Write out the data word for word, starting at its first line and ending with the line that contains "genus: Borzicactus", that line included.

## START Material to process

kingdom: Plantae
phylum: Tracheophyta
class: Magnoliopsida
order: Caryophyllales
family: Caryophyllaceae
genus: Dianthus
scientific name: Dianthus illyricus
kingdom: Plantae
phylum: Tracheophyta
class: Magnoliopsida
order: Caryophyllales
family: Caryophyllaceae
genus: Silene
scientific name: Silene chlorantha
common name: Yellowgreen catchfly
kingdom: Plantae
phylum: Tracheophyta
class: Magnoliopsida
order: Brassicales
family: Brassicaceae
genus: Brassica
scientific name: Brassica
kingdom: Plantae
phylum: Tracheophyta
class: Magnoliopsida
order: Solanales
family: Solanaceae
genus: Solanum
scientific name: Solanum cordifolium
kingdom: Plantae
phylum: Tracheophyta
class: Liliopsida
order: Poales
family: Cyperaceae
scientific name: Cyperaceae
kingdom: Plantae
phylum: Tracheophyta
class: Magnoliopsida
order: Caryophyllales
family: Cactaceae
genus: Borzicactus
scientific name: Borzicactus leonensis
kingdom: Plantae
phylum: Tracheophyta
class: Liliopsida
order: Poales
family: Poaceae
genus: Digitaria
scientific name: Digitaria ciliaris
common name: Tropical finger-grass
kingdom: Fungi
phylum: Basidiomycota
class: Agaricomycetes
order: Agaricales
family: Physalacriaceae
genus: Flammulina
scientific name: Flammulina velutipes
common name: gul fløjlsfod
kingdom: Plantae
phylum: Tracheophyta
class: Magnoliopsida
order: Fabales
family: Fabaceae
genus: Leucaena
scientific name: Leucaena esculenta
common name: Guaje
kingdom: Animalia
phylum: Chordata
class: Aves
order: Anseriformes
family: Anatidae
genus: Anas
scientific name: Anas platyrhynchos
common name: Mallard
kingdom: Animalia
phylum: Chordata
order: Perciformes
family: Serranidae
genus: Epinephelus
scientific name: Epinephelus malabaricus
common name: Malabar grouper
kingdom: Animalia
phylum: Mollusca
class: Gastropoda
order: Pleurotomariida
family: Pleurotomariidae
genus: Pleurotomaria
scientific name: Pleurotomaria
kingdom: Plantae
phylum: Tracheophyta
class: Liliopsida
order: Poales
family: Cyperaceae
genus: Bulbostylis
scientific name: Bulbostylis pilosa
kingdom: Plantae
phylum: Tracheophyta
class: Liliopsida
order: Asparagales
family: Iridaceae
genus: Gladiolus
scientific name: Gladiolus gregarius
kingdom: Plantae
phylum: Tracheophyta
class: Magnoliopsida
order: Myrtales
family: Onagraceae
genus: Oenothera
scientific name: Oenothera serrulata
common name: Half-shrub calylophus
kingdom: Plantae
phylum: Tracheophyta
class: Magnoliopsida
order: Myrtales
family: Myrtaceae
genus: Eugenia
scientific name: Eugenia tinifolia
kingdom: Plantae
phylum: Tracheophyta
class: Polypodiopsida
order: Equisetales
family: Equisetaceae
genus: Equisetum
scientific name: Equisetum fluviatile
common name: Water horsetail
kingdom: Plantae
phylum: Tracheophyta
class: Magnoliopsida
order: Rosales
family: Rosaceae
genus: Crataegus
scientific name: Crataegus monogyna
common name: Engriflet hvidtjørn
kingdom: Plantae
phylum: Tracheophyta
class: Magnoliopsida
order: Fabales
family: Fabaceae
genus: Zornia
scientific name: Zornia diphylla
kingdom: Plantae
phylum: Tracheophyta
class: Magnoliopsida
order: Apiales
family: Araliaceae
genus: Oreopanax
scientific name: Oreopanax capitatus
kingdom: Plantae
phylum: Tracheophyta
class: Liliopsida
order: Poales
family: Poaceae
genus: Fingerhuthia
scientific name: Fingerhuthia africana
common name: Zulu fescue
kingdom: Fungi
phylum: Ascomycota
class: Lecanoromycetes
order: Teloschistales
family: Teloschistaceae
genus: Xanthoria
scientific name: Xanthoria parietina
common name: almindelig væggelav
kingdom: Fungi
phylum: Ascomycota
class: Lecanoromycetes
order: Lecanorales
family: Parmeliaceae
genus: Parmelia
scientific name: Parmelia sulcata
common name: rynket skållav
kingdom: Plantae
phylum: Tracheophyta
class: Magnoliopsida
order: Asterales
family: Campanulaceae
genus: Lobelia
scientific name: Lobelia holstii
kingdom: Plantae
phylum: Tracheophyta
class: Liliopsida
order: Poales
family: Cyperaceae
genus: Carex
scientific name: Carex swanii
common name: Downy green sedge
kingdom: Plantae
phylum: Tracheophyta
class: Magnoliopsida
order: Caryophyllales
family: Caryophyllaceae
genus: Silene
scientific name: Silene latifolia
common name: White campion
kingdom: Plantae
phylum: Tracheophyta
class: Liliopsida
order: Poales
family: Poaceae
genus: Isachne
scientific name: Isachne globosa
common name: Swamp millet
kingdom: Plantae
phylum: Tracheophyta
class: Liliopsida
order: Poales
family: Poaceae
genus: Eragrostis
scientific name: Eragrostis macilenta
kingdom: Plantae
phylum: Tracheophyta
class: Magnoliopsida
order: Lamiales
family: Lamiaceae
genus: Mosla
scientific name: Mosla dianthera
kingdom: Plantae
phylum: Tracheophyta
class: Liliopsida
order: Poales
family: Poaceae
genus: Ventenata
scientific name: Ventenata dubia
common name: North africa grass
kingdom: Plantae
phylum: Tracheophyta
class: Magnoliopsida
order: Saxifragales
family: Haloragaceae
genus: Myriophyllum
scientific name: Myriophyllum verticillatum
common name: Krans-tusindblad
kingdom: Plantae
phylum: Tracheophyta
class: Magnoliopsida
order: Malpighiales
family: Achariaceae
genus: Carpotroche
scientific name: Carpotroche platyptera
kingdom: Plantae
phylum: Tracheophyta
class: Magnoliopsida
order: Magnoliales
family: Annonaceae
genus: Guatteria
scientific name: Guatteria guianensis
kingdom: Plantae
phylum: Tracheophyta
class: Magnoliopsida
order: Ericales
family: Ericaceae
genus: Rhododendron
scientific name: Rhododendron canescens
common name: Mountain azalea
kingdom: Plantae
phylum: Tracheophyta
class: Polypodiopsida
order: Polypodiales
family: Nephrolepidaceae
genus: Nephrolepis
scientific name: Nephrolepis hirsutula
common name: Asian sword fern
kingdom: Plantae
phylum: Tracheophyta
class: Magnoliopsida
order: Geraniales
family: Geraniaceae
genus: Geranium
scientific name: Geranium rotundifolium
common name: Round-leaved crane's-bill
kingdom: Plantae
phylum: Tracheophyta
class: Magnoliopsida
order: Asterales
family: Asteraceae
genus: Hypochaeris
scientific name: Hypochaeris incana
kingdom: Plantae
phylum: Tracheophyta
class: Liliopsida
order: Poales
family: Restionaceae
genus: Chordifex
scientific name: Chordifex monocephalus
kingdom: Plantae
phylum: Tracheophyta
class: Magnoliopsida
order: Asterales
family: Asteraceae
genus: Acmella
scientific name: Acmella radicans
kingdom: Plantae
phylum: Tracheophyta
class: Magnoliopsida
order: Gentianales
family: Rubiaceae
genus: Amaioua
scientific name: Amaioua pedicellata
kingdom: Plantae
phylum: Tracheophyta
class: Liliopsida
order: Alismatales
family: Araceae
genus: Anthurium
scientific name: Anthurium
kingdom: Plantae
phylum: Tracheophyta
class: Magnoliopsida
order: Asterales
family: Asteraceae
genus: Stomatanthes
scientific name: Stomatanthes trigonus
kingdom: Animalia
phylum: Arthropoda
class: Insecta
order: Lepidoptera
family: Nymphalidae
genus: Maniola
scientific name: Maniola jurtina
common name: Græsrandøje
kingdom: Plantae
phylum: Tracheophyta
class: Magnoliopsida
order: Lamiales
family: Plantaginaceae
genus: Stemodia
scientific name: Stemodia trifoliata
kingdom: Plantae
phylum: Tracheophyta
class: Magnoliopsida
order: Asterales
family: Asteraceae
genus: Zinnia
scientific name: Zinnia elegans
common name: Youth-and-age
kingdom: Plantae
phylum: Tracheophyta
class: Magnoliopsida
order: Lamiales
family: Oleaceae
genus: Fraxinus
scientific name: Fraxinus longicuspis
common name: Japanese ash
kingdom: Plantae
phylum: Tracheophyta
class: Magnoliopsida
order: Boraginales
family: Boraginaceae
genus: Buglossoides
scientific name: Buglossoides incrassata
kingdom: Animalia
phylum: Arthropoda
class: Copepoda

## END Material to process

● Correct output
kingdom: Plantae
phylum: Tracheophyta
class: Magnoliopsida
order: Caryophyllales
family: Caryophyllaceae
genus: Dianthus
scientific name: Dianthus illyricus
kingdom: Plantae
phylum: Tracheophyta
class: Magnoliopsida
order: Caryophyllales
family: Caryophyllaceae
genus: Silene
scientific name: Silene chlorantha
common name: Yellowgreen catchfly
kingdom: Plantae
phylum: Tracheophyta
class: Magnoliopsida
order: Brassicales
family: Brassicaceae
genus: Brassica
scientific name: Brassica
kingdom: Plantae
phylum: Tracheophyta
class: Magnoliopsida
order: Solanales
family: Solanaceae
genus: Solanum
scientific name: Solanum cordifolium
kingdom: Plantae
phylum: Tracheophyta
class: Liliopsida
order: Poales
family: Cyperaceae
scientific name: Cyperaceae
kingdom: Plantae
phylum: Tracheophyta
class: Magnoliopsida
order: Caryophyllales
family: Cactaceae
genus: Borzicactus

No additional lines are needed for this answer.